The Euromortgage Shop, Sunday, 13 August 2017
To avoid frustration and disappointment, it's important to understand the different stages in
the purchasing process: the budget, timetable, legal procedures and issues related to tax...
The following post explain what you need to know before buying property in France.
Choosing the right property
1- Decide the type of property you're looking for : Existing or new? Flat or house? With or without renovation work? In a town or in the country?
Near the sea or close to the mountains?
2- Study the market: Contact estate agents. Consult specialised websites and magazines. Talk to local residents.
3- Narrow down your choice: Decide your price range. Choose the region(s) where you'd like to find your property. Defineyour key criteria. Which of
them are essential or of secondary importance?
4- But don't forget the golden rule: Position and accessibility must be the decisive factor in the choice of your future property.
Purchasing... in a nutshell
Always two stages in the buying process
Whether you decide to buy a house or a flat, an existing property or one still in the planning
stage, the property purchasing process is divided into two stages in France:
First of all, you are asked to sign a preliminary contract known as a compromis or promesse
de vente for existing properties, or a contrat de reservation, or reservation contract, for new
properties still under construction.
You will then sign the acte authentique de vente, a deed of sale that is always drawn up by a
notaire the “notary”: or public official responsible for completing the property conveyance
formalities in France. You can expect two or three months to elapse between the signature of
the preliminary and final contracts. You are usually required to be present at both these stages
in the purchasing process; it is possible, however, to give power of attorney to another person
if you are unable to attend. Ask your notaire for further details!
What are your rights?
Seek expert advice regarding tax and inheritance laws.
What you should bear in mind: French laws apply to all property situated in France. You are subject to laws that may be very different from those
applicable in your country, notably as far as inheritance laws are concerned.
Take legal advice about the form of your acquisition in order to protect your investment.
A simple principle: French inheritance laws are based on the Napoleonic civil
code and, as such, continue to favour blood ties over emotional bonds. If you fail to take the
appropriate measures, the surviving spouse will find him/herself at a disadvantage compared
with the descendants (children) and ascendants (parents, grandparents) of the deceased
spouse, although a recent law tends to offer greater rights to the surviving husband or wife.
Focus on: How much will it cost?
BEFORE BUYING THE PROPERTY:
Expenses related to looking for the property: travelling to France, local living expenses.
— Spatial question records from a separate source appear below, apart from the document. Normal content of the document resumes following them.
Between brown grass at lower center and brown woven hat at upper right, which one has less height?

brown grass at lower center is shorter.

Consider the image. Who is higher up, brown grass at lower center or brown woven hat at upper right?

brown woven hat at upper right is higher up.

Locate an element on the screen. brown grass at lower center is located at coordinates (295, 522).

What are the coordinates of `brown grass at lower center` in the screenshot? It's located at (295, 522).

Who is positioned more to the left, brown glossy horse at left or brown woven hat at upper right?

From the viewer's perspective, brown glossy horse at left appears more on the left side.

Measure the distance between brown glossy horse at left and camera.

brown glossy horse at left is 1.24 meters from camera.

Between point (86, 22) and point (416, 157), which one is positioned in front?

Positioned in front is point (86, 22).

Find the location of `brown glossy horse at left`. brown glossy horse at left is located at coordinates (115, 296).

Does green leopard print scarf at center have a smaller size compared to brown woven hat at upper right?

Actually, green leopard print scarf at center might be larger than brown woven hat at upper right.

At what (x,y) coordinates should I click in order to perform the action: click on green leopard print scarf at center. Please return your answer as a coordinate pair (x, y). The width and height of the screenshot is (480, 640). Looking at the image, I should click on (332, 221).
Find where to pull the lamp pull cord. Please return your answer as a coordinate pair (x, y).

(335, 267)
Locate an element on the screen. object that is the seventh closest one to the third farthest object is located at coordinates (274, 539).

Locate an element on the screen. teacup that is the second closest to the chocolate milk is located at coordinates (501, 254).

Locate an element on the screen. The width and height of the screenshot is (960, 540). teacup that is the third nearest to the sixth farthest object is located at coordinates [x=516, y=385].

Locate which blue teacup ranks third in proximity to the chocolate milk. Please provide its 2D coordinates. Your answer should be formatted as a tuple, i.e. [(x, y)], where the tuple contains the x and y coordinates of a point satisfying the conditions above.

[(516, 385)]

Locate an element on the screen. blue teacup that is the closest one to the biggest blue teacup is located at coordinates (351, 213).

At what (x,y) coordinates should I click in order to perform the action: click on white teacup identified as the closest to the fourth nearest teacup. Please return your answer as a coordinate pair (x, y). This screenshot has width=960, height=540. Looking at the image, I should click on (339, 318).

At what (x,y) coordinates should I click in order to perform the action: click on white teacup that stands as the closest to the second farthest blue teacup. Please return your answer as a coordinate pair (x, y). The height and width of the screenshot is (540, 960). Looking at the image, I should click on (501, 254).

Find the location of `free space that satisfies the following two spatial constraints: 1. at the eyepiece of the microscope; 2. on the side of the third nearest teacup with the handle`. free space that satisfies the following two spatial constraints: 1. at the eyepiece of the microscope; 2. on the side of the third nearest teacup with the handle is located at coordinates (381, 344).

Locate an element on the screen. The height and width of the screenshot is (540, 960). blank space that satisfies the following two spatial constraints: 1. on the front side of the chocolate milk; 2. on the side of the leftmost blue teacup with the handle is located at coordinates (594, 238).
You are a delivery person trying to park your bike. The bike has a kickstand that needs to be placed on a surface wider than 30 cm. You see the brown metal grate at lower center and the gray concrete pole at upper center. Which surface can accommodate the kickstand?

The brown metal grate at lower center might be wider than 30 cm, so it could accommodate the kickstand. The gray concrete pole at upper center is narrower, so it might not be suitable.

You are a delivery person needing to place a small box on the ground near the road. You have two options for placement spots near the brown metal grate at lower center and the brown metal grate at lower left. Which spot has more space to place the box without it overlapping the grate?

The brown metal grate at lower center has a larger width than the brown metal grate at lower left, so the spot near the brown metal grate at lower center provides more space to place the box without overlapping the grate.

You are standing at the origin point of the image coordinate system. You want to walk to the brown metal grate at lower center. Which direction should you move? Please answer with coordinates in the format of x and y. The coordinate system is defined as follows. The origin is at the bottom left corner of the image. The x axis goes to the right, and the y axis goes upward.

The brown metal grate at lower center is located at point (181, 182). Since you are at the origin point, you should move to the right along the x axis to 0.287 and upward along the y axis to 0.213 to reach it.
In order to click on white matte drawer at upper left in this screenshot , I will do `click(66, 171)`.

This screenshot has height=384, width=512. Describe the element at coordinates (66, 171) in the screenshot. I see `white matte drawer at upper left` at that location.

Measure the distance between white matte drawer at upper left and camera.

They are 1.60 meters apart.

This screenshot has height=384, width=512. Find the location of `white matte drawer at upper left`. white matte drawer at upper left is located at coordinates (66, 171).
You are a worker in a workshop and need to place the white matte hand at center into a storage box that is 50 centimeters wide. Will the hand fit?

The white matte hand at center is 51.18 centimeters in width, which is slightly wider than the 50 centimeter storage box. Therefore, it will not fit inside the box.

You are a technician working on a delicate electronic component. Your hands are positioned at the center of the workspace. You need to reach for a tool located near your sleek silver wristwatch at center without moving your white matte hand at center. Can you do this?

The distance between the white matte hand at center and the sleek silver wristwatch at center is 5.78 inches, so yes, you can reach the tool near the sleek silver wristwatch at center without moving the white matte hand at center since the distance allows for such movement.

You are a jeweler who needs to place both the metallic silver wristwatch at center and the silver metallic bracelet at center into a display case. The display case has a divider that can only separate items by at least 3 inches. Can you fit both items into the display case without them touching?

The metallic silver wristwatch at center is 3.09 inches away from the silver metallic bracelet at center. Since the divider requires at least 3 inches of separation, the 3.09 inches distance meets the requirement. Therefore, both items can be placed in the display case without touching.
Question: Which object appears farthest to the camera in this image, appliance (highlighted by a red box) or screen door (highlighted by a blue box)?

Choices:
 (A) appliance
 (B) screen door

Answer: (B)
When you sign the preliminary contract, you will be asked to pay a deposit, usually 10% of
the purchase price for existing properties but no more than 5% for properties purchased from
plan. Remember to leave enough cash on your account or transfer the funds, if necessary!
BUYING THE PROPERTY:
The purchase price: expressed in euro, this price usually includes the estate agent's
commission or the notaire's negotiation fees, in addition to VAT (at 19.6%) in the case of
Conveyance fees : commonly known as frais de notaire (notary fees), the conveyance fees
in fact cover the notaire's remuneration as well as all the expenses related to the formalities
completed by the notaire on behalf of his client (urban planning certificate, verification of
prior mortgages, etc.), stamp duty and tax. In practice, it's the purchaser who pays the
conveyance fees that add 7- 13% to the price of existing properties, and 2 – 3% to the price of
new property. Remember that these fees cannot be included in the mortgage package!
AFTER BUYING THE PROPERTY:
Removals and moving in expenses: removal expenses, cost of renovation work, contracts
with the different utilities (electricity, gas, etc.), compliance with various norms, etc.
Expenses related to using the property : Taxes :
- Taxe foncière (land tax): this tax must be paid by the person who owns the property on
January 1st of the fiscal year. Owners of new properties enjoy exemption for the first two
- Taxe d'habitation (local rates): this tax covers local services and must be paid by the
person(s) occupying the property (owner, tenant, etc.) on January 1st of the fiscal year.
RUNNING EXPENSES :
Gas, electricity, water, telephone, Internet access, etc.